Task details: Down to the last line, print the data that follows exactly, without its pictures.

Available data:
━━━━━━━━

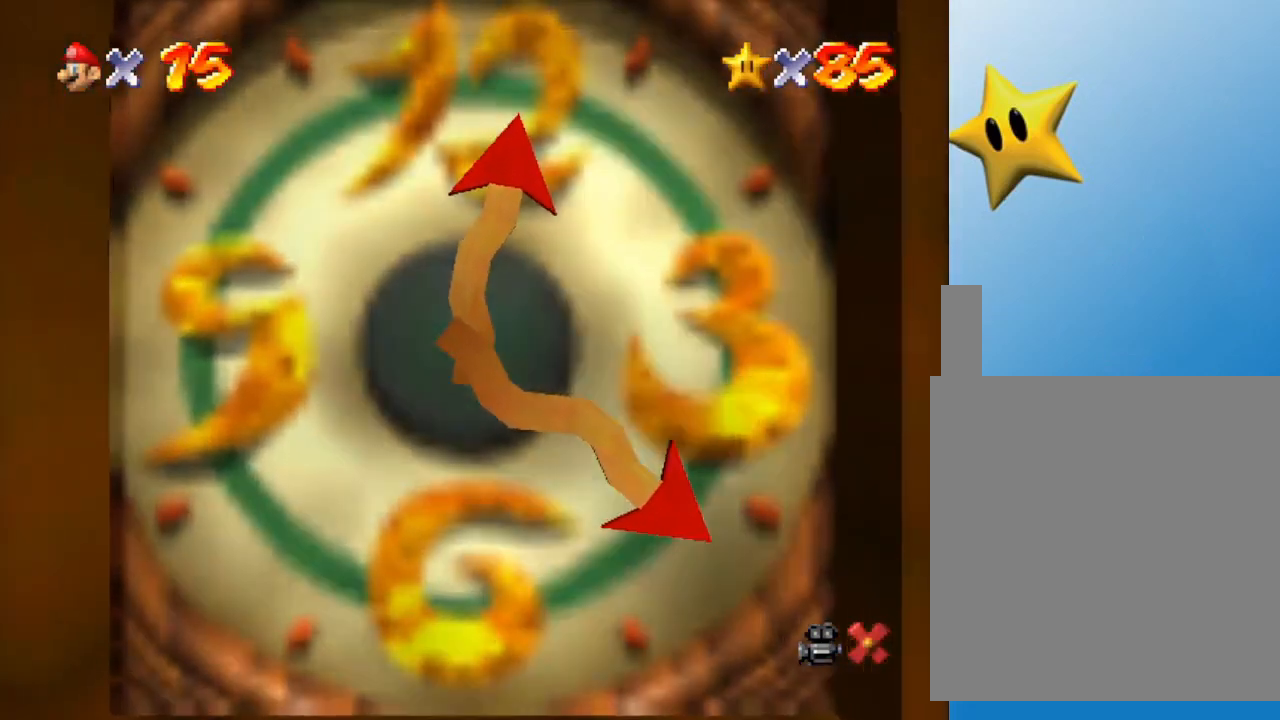
{"buttons": [], "left_stick": "center", "events": []}
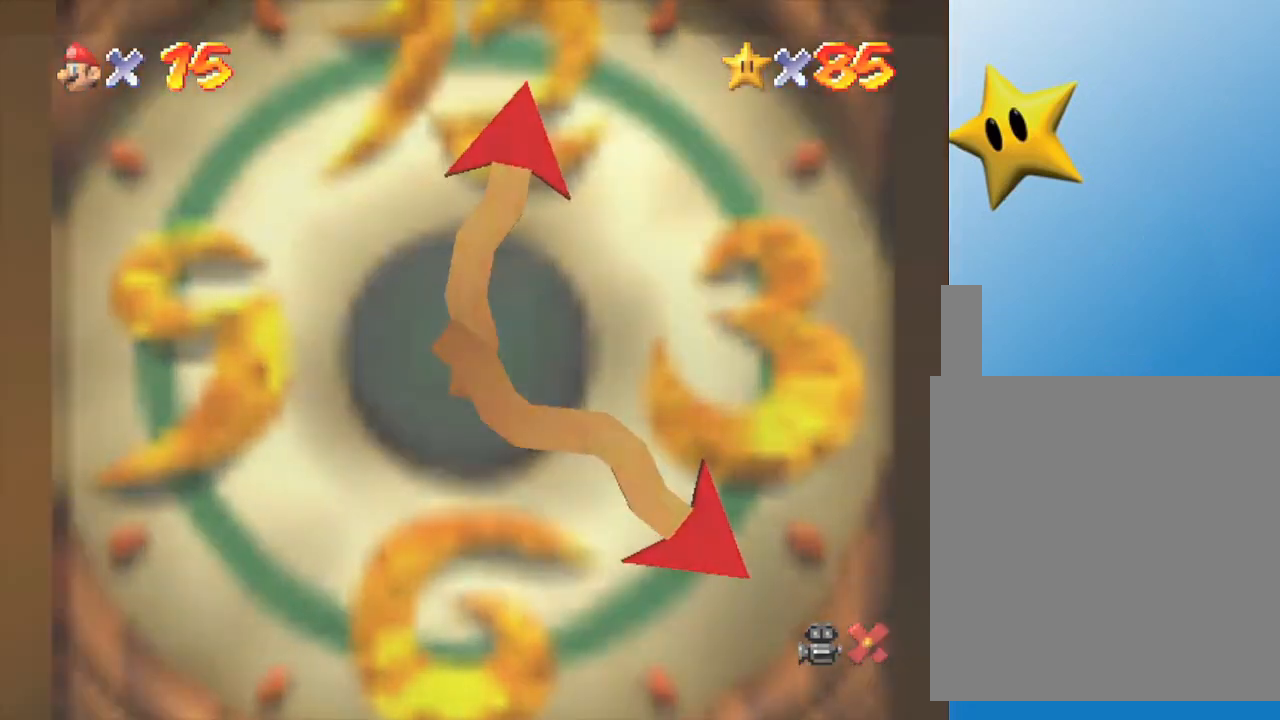
{"buttons": [], "left_stick": "center", "events": []}
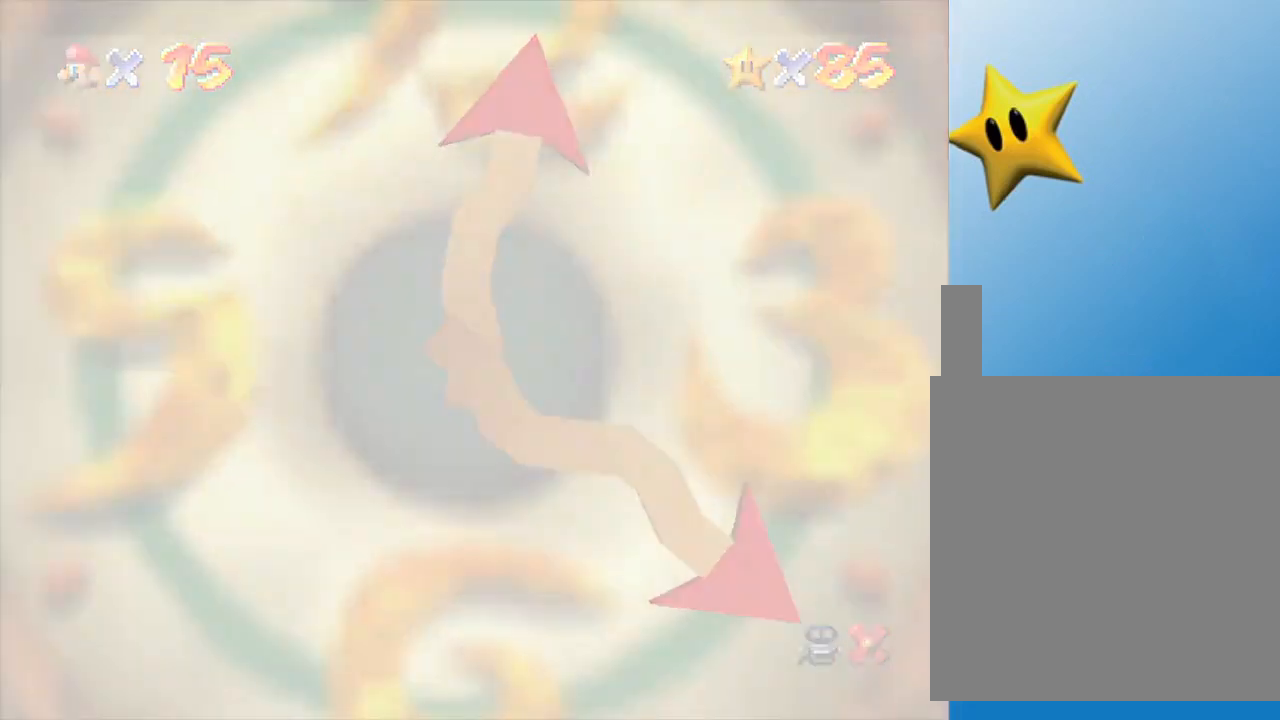
{"buttons": [], "left_stick": "center", "events": []}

━━━━━━━━

Written solution:
{"buttons": [], "left_stick": "center", "events": []}
{"buttons": [], "left_stick": "center", "events": []}
{"buttons": [], "left_stick": "center", "events": []}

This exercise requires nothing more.